▶ _Required work_:
A - Answer these questions using the Trailer Food Tuesdays interview:
(i) Where will the food trucks and trailers gather for the event?
(ii) Which city has Off The Grid?
(iii) How often does Gypsy Picnic happen?
B - Can you transcribe the part of the Trailer Food Tuesdays interview starting at "I totally pulled" and ending at "think that is."?

==== Excerpt provided ====

Eat My Words

Monday, July 16, 2012

Eric Silverstein on his newest venture: Trailer Food Tuesdays

At the forefront of every movement is a leader, and if there is one person that has taken the reins to guide the Austin food trailer movement in the right direction that individual is Eric Silverstein – owner of The Peached Tortilla and Yumé Burger. Silverstein has been a vocally passionate critic of the Austin trailer scene in an effort to evolve its refinement and creativity as the movement progresses. After a year’s worth of hard work, Silverstein recently announced the launch of a new Austin culinary event, Trailer Food Tuesdays. Silverstein, Kristen Stacy of The Seedling Truck and Royal Fig Catering, and Tiffany Harelik of Trailer Food Diaries have combined forces to launch a monthly food trailer event in Austin. On the last Tuesday of every month from July 31- Nov. 27,  ten food trucks and trailers will gather on the lawn of the Long Center to serve the city. Details of the event are still being pieced together, but Silverstein took some time to talk with TEXAS MONTHLY about the new event, his qualms with the Austin trailer scene, and where he envisions Trailer Food Tuesdays going in the years to come.

How did you come up with this idea?

It’s something I’ve been trying to do for a year now. I hadn’t been able to find anyone to help me with the project. It’s funny, trailers are always willing to participant, but it’s hard to find the people to do the legwork. Kristen from Royal Fig approached me and asked if I wanted to move forward with this idea and we started putting some ideas together for something on the East Side, but that fell through. We brought in Tiffany [of the Trailer Diaries] because she was instrumental in bringing Gypsy Picnic to Austin and I have a lot of respect for her. We’d always kicked around the idea of doing something, but when Tiffany came in we had enough pieces of the puzzle to officially do something. It’s always been my opinion that something like this should take place every month in Austin, and Gypsy Picnic only happens once a year.

Is this something you’ve seen in other cities?

I totally pulled it from other cities. It’s huge in Los Angeles. I think the reason we haven’t seen more of this in Austin is because we’re so trailer-heavy. People don’t like to move those a lot, and LA is really truck-heavy. San Francisco has Off The Grid. Vegas has Vegas StrEATS. Even Atlanta has meetups. It seemed absurd to me that we hadn’t done this already in Austin. It doesn’t make sense. Are we that discombobulated as an industry? I think we need to get our stuff together, so I realized [Kristen, Tiffany, and I] would have to take the bull by the horns and get this going.

You’ve been vocal about how the food trailer scene in Austin needs to step up its game. Tell me why you think that is.

==== Data provided ====

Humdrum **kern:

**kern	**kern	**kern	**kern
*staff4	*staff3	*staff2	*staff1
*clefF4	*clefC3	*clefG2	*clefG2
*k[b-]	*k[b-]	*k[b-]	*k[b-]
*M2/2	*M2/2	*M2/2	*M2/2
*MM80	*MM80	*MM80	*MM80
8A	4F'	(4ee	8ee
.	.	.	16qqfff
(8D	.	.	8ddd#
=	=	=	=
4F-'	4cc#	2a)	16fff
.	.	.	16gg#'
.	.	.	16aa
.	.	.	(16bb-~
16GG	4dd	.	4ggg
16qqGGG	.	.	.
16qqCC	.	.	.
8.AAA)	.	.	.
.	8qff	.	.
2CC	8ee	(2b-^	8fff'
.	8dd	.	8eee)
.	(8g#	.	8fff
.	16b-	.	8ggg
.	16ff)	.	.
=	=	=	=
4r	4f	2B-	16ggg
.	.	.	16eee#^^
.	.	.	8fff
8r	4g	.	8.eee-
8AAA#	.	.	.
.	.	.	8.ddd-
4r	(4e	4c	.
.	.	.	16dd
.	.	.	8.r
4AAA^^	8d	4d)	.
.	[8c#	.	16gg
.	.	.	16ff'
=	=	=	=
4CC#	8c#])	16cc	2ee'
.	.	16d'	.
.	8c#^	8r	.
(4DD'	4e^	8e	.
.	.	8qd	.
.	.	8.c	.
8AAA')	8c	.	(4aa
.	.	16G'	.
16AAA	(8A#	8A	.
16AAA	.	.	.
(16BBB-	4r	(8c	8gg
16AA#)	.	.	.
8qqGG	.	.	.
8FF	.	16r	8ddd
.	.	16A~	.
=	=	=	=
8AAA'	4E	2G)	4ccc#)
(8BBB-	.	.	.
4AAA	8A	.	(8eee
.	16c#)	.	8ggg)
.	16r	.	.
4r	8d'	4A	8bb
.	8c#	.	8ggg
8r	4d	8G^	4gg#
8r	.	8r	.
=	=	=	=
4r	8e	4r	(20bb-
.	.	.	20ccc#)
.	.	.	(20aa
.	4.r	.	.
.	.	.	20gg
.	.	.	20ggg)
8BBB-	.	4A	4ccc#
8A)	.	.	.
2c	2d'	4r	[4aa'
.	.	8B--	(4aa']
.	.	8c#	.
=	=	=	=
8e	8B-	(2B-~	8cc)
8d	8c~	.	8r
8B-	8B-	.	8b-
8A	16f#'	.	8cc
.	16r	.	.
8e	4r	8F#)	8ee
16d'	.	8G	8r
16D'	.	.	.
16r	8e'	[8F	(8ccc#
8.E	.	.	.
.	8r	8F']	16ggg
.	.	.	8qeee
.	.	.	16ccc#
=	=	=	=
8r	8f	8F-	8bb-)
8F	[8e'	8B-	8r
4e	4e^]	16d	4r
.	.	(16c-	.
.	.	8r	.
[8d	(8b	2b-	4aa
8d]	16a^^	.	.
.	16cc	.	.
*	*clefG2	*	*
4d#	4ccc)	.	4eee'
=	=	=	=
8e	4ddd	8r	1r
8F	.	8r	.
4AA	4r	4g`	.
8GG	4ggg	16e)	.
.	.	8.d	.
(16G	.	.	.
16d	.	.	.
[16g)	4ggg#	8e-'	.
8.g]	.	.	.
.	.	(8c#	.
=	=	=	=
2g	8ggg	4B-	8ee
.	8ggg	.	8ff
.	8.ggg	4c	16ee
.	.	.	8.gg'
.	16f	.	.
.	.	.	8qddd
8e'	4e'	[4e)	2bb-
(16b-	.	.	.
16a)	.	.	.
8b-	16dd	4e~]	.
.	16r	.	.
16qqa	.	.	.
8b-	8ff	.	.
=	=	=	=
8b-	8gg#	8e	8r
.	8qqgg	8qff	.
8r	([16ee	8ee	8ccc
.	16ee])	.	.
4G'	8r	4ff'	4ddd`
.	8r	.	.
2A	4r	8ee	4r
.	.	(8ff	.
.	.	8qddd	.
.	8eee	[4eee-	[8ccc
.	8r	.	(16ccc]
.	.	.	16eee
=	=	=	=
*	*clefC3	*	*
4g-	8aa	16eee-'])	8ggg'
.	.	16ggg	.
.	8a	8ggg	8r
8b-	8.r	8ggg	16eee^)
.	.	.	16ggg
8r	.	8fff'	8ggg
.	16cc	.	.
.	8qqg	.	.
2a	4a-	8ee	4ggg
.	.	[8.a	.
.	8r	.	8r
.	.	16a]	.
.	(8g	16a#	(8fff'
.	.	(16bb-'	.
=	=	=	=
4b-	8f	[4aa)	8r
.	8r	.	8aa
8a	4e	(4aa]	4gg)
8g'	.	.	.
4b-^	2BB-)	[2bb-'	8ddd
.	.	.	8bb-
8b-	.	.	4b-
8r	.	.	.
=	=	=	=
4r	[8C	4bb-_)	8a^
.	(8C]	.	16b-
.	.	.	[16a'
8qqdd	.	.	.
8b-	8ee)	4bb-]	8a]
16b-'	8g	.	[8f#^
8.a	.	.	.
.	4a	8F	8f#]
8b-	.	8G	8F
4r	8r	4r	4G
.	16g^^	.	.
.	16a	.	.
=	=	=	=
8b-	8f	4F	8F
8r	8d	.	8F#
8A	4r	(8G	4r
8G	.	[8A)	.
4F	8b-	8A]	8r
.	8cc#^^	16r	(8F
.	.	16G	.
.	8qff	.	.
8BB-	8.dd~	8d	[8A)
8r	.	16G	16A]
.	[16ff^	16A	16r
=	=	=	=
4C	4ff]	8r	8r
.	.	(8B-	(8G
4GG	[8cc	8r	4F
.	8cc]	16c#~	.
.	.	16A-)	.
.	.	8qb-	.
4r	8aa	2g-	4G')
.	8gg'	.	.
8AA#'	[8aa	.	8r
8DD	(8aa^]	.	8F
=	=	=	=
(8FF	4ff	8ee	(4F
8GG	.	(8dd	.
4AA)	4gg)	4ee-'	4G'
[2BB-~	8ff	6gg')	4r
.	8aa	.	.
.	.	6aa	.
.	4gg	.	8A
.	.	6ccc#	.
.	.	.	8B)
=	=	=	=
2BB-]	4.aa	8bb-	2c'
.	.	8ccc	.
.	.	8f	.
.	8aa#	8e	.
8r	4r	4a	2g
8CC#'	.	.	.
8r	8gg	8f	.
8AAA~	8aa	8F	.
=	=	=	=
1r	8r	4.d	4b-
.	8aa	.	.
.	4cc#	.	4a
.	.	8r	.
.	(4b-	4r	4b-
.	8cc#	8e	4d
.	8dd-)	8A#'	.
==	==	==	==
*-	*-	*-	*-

====

▶ _Answers to the tasks_:
A -
(i) On the lawn of the Long Center
(ii) San Francisco
(iii) Once a year

B -
I totally pulled it from other cities. It’s huge in Los Angeles. I think the reason we haven’t seen more of this in Austin is because we’re so trailer-heavy. People don’t like to move those a lot, and LA is really truck-heavy. San Francisco has Off The Grid. Vegas has Vegas StrEATS. Even Atlanta has meetups. It seemed absurd to me that we hadn’t done this already in Austin. It doesn’t make sense. Are we that discombobulated as an industry? I think we need to get our stuff together, so I realized [Kristen, Tiffany, and I] would have to take the bull by the horns and get this going.

You’ve been vocal about how the food trailer scene in Austin needs to step up its game. Tell me why you think that is.